I'd like the entire listing output verbatim, apart from the pictures.

Input data
━━━━━━━━━━━━━━━━━━━━━━━━━━━━━━

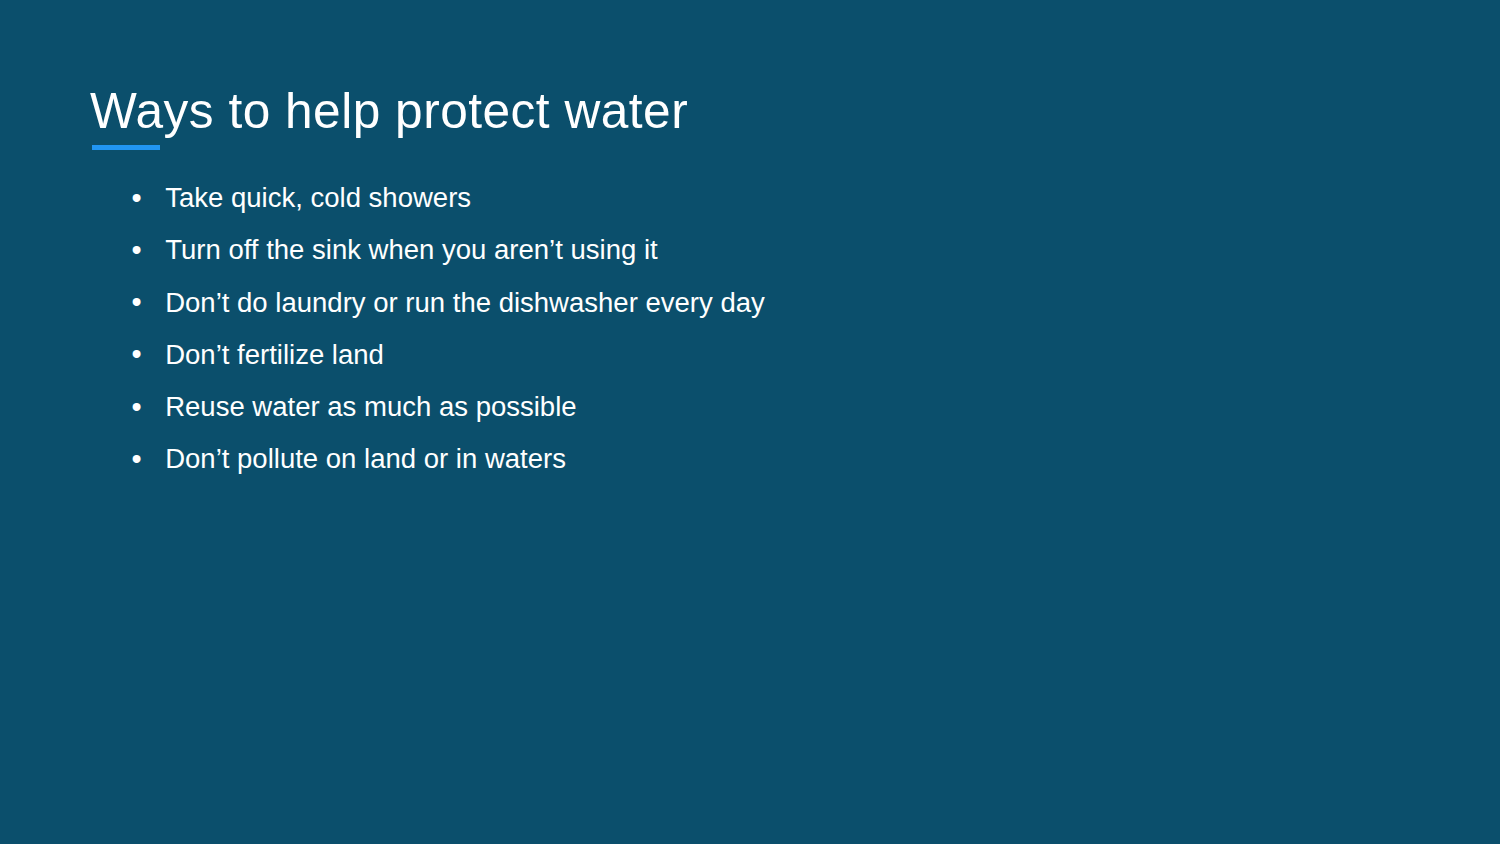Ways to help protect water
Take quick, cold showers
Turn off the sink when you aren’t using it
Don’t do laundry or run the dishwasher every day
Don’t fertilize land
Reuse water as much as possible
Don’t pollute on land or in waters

━━━━━━━━━━━━━━━━━━━━━━━━━━━━━━

Task solution
Ways to help protect water
Take quick, cold showers
Turn off the sink when you aren’t using it
Don’t do laundry or run the dishwasher every day
Don’t fertilize land
Reuse water as much as possible
Don’t pollute on land or in waters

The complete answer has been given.